Requirement 1
In the passage on Hatsopoulos and Greek entrepreneurs, what was the entrepreneurs' first assignment during the week at the Stata Center?
Requirement 2
Reproduce the passage on Hatsopoulos and Greek entrepreneurs verbatim, starting at the words "Hatsopoulos soon found" and ending after "the Cambridge bootcamp.".

As she knew well, entrepreneurs sorely lacked such prospects in Greece, a nation paralyzed by financial crisis, rampant unemployment, and political turmoil. In her frequent travels to that country, Hatsopoulos had been struck by the level of “emotional despair” gripping Greek citizens.

But a visit last October gave her a different view. In Athens to address the two-year-old MIT Enterprise Forum Greece (MITEF Greece), she was surprised to see “a great interest in entrepreneurship,” which she calls “a radical shift in aspiration” for a country with a tradition of public-sector jobs. “I had just visited Israel, and seen how they created a start-up economy in 50 years, with rockets firing at them,” says Hatsopoulos. “A light bulb went off: If Israel could do it in such a difficult environment, why not Greece?”

It also dawned on her that she was “uniquely situated to play a tiny role” in helping spark such an economic turnaround. “One thing Greeks are missing is a connection to the rest of the world,” she says. “They are so isolated, and don’t have access to everything a networked entrepreneur has, whether investors, suppliers, partners, or customers.” Who better than Hatsopoulos, with her own entrepreneurial background, networking expertise, MIT roots, and cultural and personal links to Greece, to forge that connection?

Hatsopoulos soon found enthusiastic partners on both the Atlantic and Aegean coasts. With the help of the MIT Enterprise Forum global office based in Cambridge, Massachusetts, she began to gather Greeks and Greek-Americans in Boston to strategize how to help Greek entrepreneurs. Through the MIT Deshpande Center for Technological Innovation, where she serves as a catalyst, Hatsopoulos learned of a newly reorganized international technology startup bootcamp to be held in the spring. She worked with MITEF Greece chairman Vassilis Papakonstantinou SM ’97, in the midst of running a startup competition in Athens, to channel his top talent into the Cambridge bootcamp.

“Creating something from nothing is such a rush for me,” says Hatsopoulos, who vividly remembers bootstrapping Z Corporation, her 3-D printing startup. Today, as a private investor and mentor for emerging tech talent, she continues to relish “putting programs in place where there’s no roadmap, and things are ill-defined and fuzzy.” Improvising approaches for helping Greek entrepreneurs satisfies this need, she suggests.

With financial support from the Hellenic Initiative, eight semifinalists of the MITEF Greece startup competition and two other Greek entrepreneurs arrived for the June bootcamp, led by Luis Perez-Breva, MIT research scientist and co-director of MIT Innovation Teams. “It was not the usual textbook business teaching,” Hatsopoulos says. The entrepreneurs’ first assignment during the week at the Stata Center was to negotiate for something — a discount, a free item — at the MIT Coop.

Data
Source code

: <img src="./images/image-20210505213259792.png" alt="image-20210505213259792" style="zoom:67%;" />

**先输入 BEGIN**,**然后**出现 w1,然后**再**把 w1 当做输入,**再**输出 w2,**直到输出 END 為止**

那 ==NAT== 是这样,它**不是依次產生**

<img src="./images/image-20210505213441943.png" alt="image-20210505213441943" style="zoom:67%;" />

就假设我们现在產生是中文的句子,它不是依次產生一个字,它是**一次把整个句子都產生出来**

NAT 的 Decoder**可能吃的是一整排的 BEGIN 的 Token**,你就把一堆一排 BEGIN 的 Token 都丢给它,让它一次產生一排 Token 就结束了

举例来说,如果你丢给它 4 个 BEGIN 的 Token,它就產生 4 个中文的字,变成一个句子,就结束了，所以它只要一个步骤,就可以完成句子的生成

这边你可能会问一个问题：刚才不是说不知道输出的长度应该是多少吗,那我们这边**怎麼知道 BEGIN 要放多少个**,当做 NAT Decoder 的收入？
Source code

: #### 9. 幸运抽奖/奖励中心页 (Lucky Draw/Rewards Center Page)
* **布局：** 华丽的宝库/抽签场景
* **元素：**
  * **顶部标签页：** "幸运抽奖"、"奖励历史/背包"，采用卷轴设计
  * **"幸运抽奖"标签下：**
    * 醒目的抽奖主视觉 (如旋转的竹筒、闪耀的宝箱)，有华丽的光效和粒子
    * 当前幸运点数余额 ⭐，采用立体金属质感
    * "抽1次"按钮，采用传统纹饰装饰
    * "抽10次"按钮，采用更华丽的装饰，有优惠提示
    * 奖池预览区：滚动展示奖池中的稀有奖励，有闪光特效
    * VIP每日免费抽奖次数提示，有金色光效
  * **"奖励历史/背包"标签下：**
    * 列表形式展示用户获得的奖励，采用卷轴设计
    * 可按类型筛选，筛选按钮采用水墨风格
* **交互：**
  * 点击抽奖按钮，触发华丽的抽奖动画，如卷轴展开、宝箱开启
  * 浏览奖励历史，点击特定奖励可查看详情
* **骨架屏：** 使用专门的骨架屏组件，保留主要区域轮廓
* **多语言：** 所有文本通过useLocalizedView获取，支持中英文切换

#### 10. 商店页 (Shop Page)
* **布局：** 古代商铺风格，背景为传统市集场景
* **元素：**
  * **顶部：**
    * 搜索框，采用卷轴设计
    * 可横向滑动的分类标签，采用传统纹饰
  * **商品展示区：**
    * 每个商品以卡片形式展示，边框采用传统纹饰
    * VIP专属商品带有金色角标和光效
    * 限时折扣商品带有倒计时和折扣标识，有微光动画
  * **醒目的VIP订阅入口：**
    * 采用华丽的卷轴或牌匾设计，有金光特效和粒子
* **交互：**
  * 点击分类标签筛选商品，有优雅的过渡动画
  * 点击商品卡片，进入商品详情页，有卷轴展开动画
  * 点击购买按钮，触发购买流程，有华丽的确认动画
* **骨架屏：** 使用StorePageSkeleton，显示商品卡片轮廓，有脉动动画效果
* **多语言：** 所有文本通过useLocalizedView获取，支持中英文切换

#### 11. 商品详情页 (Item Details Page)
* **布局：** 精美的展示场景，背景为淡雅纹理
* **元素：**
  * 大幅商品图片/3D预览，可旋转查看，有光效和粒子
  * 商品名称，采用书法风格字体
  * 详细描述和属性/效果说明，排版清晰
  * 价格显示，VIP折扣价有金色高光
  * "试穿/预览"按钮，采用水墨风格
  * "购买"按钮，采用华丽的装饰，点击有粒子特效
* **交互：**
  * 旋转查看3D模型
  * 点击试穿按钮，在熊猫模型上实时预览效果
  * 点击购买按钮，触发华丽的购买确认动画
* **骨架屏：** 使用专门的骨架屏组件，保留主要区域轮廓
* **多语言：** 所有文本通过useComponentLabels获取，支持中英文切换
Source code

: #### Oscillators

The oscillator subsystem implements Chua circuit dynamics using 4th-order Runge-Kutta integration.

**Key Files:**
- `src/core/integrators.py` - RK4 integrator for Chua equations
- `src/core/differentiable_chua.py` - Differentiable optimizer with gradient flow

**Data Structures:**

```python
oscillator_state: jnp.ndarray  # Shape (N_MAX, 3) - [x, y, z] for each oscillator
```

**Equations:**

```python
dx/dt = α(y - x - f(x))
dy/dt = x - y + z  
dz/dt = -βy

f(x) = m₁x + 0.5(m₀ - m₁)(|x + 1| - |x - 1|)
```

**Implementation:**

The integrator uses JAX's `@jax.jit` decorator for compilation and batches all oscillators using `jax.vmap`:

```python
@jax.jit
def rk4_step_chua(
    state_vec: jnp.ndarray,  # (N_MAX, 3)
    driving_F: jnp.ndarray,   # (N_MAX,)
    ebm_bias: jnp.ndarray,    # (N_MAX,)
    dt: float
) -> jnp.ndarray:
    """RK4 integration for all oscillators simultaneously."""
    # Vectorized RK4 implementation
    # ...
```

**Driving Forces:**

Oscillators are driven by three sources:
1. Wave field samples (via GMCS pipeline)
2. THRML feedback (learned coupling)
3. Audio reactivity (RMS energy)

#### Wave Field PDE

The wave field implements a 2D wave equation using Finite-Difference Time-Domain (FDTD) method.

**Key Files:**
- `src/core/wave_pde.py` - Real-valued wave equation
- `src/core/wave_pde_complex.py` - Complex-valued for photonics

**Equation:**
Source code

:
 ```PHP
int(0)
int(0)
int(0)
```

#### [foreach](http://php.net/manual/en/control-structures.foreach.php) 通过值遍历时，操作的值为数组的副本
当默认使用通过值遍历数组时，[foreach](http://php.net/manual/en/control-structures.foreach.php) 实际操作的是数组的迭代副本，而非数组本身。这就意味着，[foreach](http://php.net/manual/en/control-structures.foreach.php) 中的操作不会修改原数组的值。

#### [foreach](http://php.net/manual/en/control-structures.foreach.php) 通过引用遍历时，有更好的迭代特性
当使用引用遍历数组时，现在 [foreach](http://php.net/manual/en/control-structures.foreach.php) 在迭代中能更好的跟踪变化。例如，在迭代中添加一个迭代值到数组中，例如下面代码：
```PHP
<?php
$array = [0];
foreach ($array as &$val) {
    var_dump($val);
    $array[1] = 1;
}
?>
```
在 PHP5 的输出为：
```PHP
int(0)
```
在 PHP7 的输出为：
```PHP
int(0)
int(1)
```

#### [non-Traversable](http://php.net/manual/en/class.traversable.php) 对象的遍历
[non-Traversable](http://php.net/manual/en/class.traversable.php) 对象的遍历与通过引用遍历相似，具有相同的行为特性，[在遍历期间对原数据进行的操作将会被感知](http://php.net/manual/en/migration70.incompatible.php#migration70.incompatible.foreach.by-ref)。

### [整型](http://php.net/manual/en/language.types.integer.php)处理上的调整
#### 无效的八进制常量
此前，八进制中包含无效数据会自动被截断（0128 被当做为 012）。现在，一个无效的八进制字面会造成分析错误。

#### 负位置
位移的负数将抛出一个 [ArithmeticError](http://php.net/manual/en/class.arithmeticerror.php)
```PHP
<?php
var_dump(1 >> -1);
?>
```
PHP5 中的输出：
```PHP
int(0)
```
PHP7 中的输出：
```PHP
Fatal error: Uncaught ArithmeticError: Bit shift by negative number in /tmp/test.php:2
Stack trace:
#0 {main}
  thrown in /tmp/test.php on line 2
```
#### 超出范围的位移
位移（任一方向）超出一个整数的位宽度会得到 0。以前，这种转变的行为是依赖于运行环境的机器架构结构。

Task result 1
To negotiate for something, such as a discount or a free item, at the MIT Coop.

Task result 2
Hatsopoulos soon found enthusiastic partners on both the Atlantic and Aegean coasts. With the help of the MIT Enterprise Forum global office based in Cambridge, Massachusetts, she began to gather Greeks and Greek-Americans in Boston to strategize how to help Greek entrepreneurs. Through the MIT Deshpande Center for Technological Innovation, where she serves as a catalyst, Hatsopoulos learned of a newly reorganized international technology startup bootcamp to be held in the spring. She worked with MITEF Greece chairman Vassilis Papakonstantinou SM ’97, in the midst of running a startup competition in Athens, to channel his top talent into the Cambridge bootcamp.